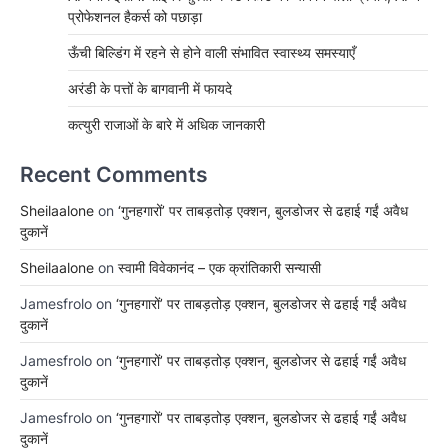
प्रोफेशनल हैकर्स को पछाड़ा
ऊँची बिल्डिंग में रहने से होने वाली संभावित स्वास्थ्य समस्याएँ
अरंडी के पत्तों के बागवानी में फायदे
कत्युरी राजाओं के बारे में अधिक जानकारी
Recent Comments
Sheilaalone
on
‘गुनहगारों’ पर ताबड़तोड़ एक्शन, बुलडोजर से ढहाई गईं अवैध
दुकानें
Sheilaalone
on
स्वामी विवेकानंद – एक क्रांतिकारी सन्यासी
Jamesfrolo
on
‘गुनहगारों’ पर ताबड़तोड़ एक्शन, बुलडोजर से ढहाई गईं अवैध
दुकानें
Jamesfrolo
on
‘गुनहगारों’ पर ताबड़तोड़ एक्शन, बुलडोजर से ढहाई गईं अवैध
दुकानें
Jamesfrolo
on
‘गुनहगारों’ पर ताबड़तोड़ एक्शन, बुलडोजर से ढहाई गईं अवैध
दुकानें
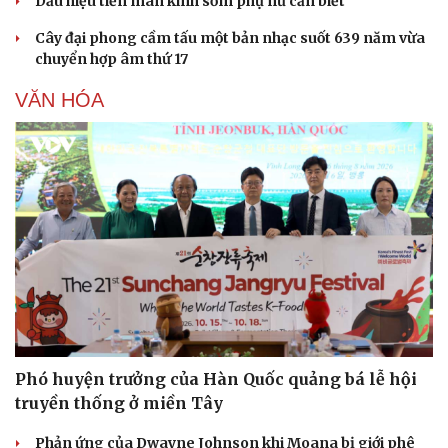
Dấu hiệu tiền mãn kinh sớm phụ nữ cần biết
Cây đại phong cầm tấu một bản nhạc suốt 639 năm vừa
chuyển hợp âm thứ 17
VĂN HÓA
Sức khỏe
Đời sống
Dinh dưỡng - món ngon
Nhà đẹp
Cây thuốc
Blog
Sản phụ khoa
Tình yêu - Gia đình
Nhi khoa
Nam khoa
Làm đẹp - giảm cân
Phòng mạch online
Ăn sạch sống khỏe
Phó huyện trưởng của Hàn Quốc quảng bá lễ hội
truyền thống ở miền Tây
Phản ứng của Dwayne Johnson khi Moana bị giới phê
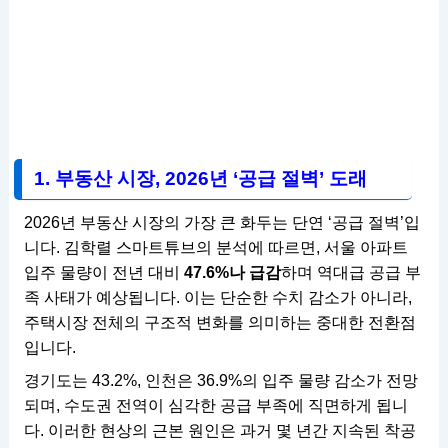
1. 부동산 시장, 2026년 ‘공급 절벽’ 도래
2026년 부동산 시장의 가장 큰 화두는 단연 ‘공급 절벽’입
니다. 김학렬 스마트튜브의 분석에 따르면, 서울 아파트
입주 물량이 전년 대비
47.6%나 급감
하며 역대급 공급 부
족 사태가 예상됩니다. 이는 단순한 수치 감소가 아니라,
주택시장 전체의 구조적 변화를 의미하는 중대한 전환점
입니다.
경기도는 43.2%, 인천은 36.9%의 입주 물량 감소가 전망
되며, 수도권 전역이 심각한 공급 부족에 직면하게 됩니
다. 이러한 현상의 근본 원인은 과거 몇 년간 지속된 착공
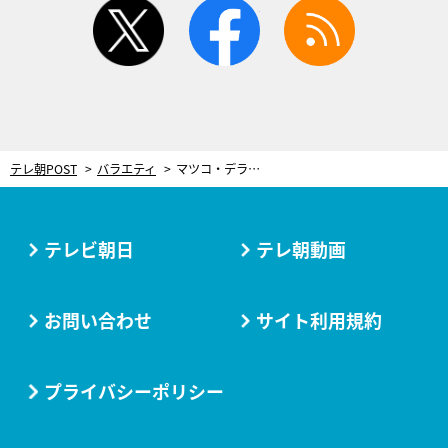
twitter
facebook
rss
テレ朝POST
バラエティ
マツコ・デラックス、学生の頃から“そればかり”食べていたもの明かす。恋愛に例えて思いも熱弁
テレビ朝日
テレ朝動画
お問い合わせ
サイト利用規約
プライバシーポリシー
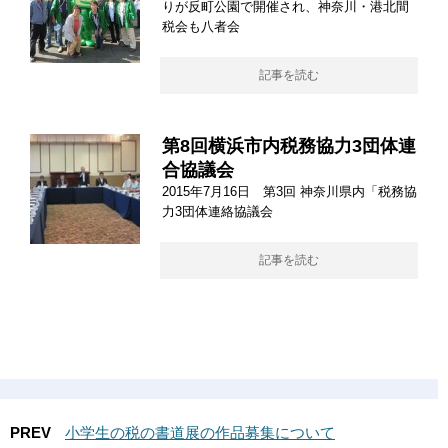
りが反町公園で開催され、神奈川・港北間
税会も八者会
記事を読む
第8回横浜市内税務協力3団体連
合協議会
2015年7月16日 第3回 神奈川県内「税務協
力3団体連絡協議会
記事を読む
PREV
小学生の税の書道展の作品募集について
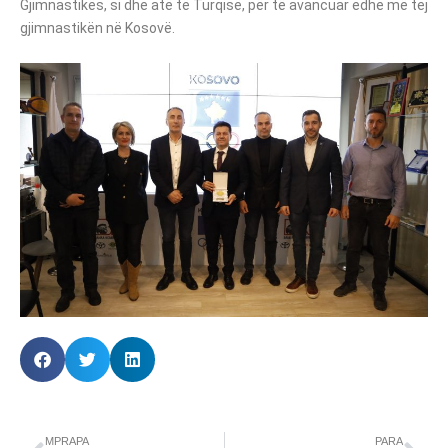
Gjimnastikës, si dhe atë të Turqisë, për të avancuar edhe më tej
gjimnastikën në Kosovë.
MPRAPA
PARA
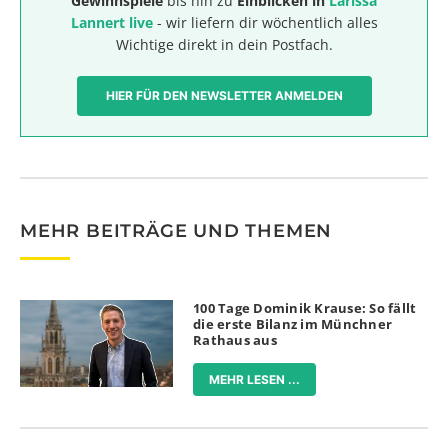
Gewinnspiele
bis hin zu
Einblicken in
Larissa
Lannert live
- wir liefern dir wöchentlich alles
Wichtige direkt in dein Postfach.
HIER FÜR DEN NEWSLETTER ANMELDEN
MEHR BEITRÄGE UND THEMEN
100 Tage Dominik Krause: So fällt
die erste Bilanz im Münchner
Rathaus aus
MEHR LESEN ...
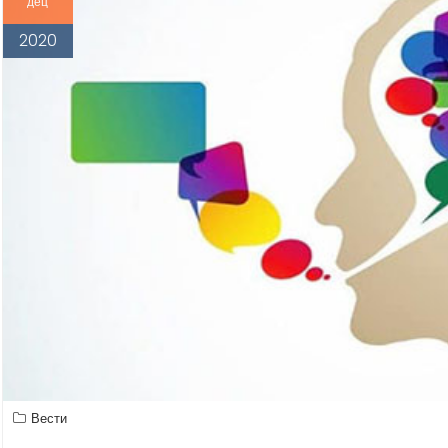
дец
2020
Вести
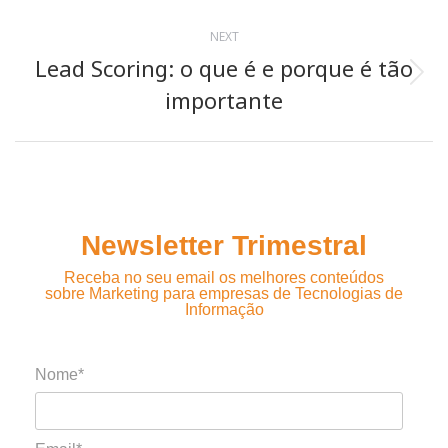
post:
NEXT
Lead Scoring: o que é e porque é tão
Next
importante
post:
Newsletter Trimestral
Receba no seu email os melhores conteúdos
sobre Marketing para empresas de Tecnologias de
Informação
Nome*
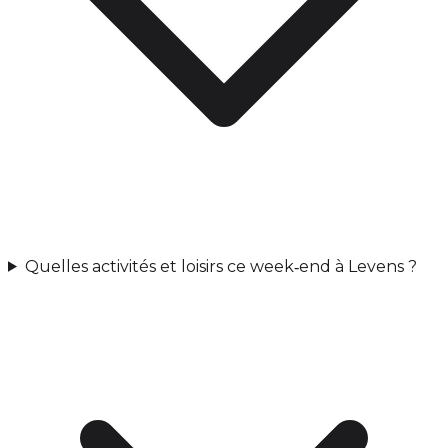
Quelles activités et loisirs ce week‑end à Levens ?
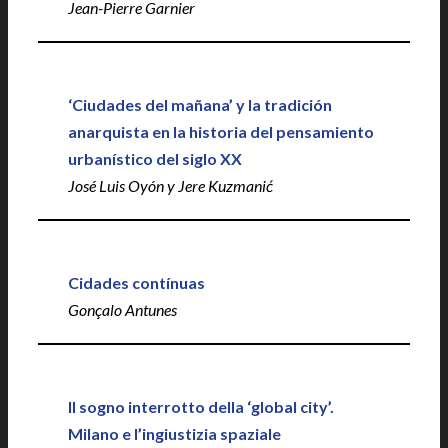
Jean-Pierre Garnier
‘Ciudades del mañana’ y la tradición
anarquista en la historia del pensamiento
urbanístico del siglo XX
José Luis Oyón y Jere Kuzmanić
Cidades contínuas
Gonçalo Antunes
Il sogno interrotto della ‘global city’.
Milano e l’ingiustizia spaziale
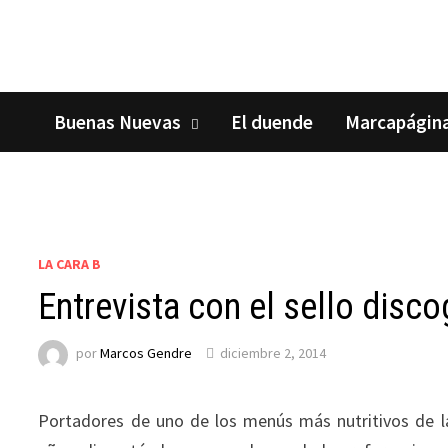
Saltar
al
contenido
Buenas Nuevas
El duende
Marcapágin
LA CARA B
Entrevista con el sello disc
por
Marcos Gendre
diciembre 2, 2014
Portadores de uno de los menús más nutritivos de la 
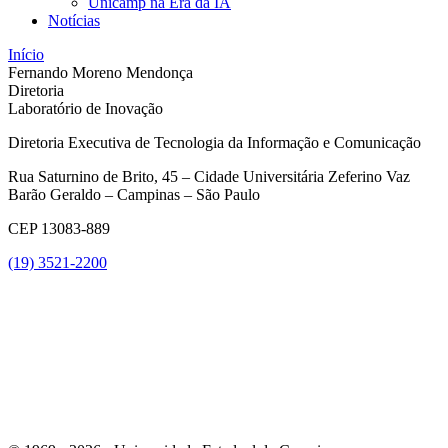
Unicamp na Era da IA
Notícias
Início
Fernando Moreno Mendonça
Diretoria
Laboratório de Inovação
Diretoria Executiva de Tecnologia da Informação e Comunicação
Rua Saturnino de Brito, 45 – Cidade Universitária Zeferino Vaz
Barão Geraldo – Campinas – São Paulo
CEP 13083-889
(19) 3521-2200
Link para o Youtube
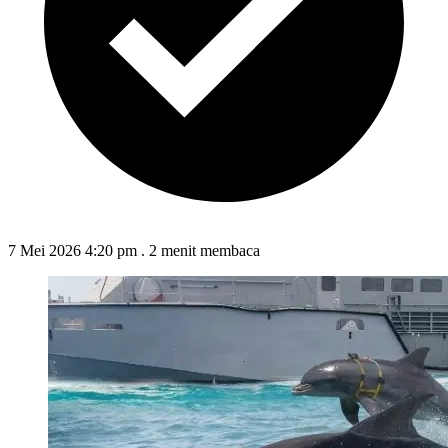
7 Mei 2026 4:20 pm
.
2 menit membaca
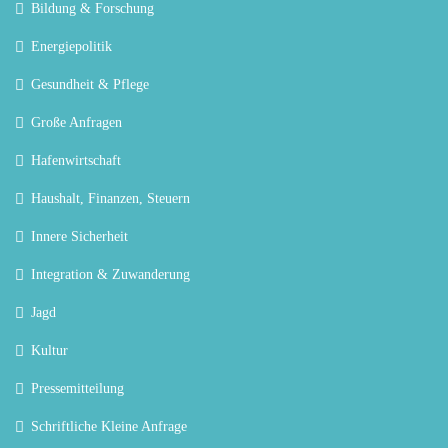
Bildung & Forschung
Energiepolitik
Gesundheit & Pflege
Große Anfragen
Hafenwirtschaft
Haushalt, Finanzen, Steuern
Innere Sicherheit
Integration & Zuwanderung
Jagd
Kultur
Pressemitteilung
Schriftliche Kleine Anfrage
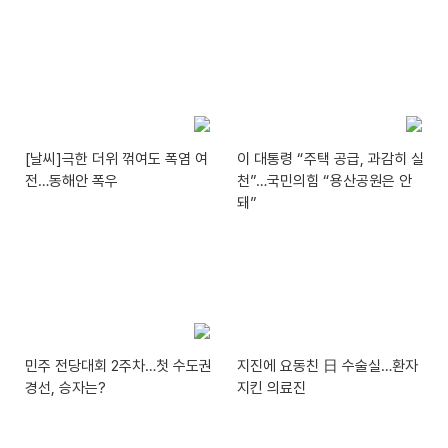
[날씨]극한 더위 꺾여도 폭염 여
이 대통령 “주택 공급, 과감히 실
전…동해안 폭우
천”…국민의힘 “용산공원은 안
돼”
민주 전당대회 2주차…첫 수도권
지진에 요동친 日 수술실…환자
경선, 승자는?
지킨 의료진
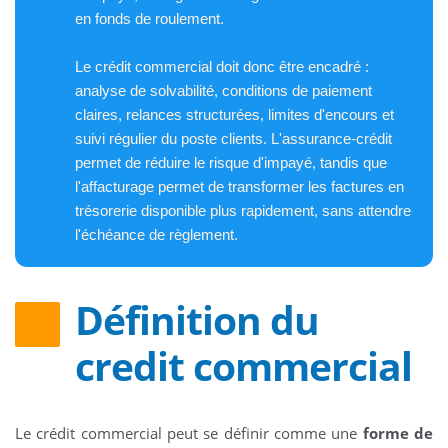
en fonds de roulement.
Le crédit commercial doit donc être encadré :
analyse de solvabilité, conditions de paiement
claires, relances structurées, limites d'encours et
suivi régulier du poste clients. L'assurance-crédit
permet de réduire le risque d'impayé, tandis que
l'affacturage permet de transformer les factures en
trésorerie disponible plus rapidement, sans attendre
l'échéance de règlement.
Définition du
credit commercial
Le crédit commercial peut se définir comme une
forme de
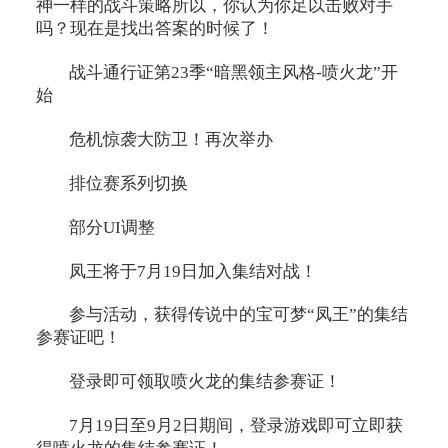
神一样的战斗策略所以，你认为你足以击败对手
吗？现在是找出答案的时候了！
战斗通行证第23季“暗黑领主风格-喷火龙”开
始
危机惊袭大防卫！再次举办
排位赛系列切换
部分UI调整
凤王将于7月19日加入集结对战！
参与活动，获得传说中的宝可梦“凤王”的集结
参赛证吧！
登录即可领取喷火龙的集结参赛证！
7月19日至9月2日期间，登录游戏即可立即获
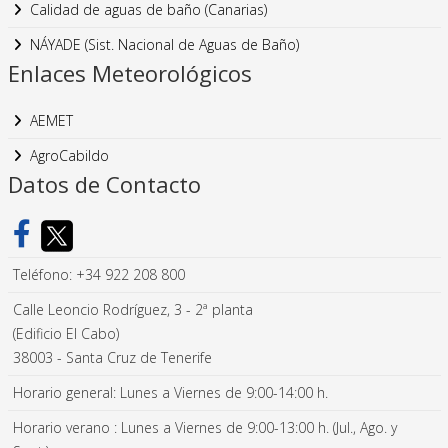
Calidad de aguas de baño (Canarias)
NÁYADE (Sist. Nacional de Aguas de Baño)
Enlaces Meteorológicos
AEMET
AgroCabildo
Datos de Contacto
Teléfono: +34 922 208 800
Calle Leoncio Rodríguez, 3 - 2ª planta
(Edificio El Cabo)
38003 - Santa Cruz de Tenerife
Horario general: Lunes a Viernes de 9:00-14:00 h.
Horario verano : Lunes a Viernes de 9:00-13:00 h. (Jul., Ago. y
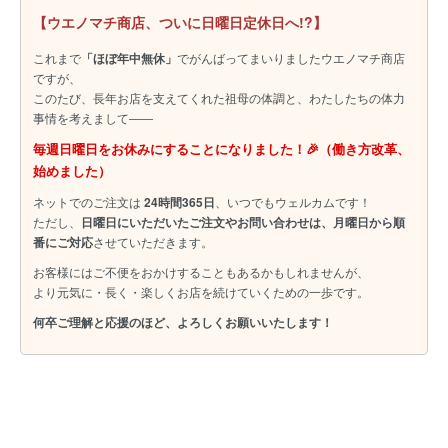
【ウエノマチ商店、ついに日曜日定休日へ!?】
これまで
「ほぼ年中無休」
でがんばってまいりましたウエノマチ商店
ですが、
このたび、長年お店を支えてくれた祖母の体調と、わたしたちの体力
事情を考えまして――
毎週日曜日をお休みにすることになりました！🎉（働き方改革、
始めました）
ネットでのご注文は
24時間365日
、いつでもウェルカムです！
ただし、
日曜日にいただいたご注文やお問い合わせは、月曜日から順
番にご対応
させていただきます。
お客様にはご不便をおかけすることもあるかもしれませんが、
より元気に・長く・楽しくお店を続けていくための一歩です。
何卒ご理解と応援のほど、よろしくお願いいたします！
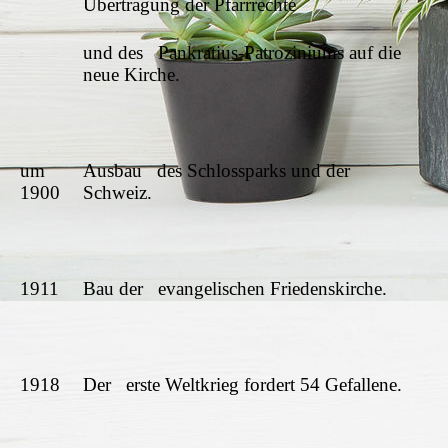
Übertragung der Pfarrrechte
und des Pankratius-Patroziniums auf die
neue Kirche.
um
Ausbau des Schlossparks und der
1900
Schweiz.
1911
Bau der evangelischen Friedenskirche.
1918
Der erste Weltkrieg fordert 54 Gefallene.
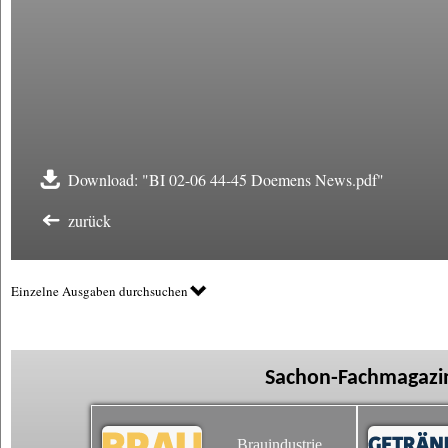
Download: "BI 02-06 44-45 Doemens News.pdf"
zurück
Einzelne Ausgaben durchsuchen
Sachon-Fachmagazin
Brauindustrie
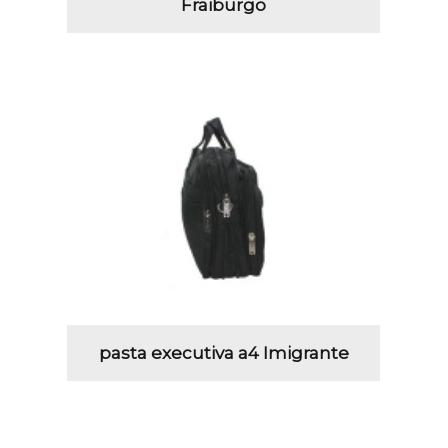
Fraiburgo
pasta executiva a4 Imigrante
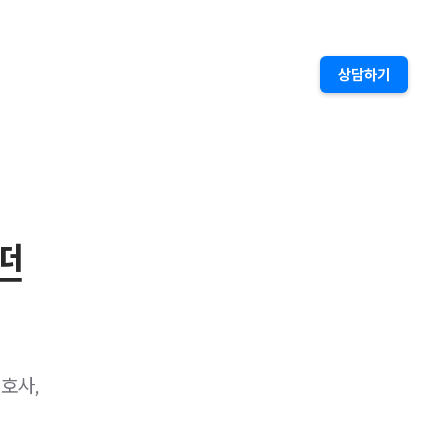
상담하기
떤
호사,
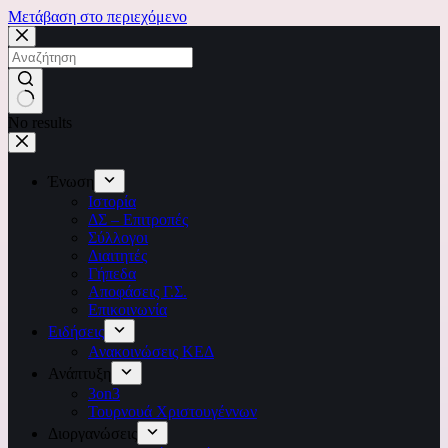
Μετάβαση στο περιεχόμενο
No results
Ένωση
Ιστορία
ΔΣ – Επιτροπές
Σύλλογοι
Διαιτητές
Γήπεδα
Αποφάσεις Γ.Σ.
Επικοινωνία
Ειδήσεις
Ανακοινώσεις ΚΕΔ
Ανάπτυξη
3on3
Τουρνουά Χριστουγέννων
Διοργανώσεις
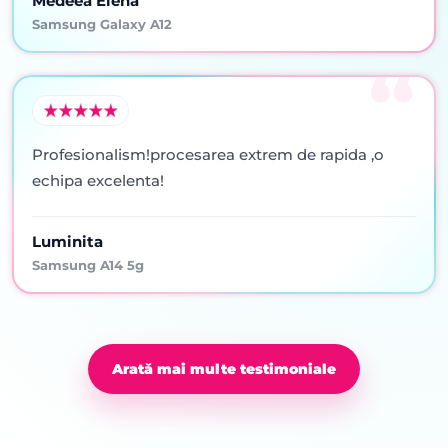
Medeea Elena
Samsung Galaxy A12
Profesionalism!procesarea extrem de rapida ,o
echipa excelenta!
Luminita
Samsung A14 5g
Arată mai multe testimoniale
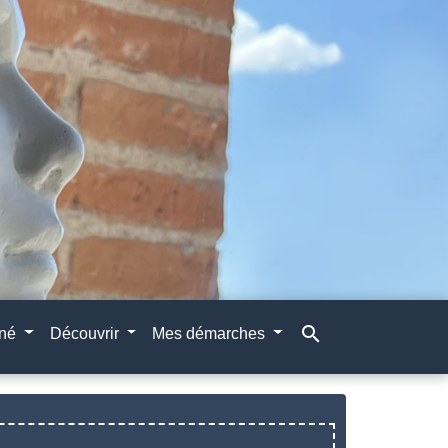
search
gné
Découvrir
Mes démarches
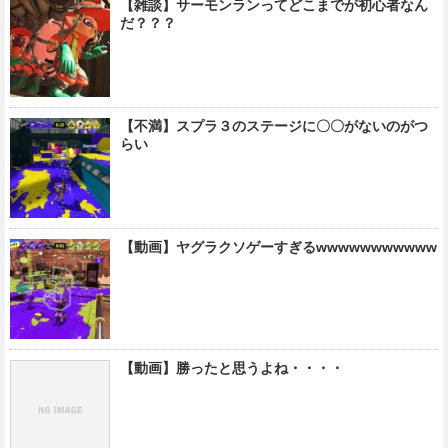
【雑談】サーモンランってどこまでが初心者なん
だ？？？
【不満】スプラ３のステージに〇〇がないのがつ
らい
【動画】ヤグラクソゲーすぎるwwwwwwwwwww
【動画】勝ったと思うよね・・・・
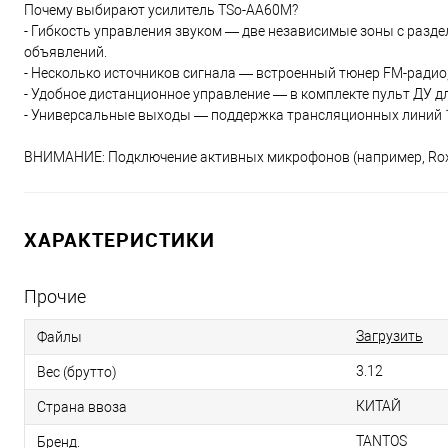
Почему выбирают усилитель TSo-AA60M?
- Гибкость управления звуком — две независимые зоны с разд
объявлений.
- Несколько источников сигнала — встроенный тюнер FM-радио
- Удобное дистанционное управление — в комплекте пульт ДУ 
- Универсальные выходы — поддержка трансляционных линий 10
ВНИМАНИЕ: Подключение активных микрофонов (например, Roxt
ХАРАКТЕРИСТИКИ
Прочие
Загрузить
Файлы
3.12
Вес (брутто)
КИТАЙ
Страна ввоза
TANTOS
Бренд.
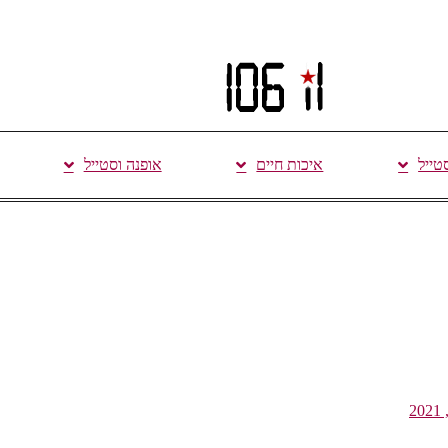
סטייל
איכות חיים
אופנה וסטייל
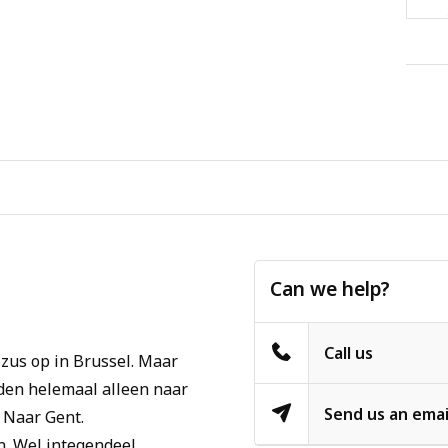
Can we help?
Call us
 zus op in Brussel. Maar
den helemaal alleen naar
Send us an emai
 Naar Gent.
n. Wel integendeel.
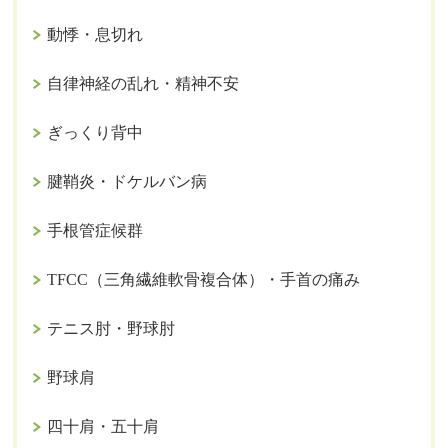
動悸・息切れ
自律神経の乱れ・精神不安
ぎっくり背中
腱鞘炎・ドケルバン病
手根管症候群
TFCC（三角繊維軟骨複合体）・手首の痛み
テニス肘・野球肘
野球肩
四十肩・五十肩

• **ACTIVITY**
Select every line of the records holding the string "crédit".

• **FINISHED EXERCISE**
Le crédit commercial doit donc être encadré :
suivi régulier du poste clients. L'assurance-crédit
Le crédit commercial peut se définir comme une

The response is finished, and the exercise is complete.